Available data:
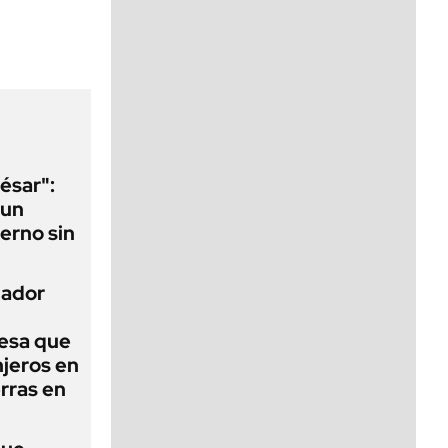
viernes de 10 a 18
ésar":
 un
erno sin
nador
esa que
njeros en
erras en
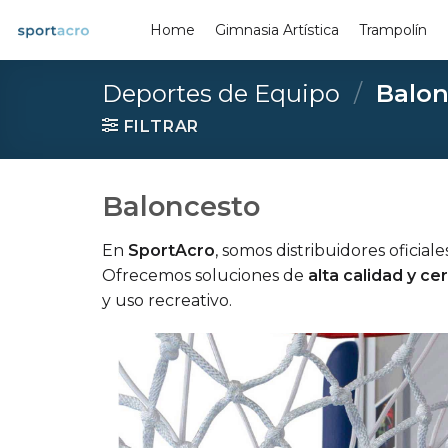
Saltar
Home
Gimnasia Artística
Trampolín
al
contenido
Deportes de Equipo
/
Balon
FILTRAR
Baloncesto
En
SportAcro
, somos distribuidores oficial
Ofrecemos soluciones de
alta calidad y ce
y uso recreativo.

Required action: Please return every line of text from the records above without changing it, and leave the pictures out.

Solved problem:
viernes de 10 a 18
ésar":
 un
erno sin
nador
esa que
njeros en
erras en
Saltar
Home
Gimnasia Artística
Trampolín
al
contenido
Deportes de Equipo
/
Balon
FILTRAR
Baloncesto
En
SportAcro
, somos distribuidores oficial
Ofrecemos soluciones de
alta calidad y ce
y uso recreativo.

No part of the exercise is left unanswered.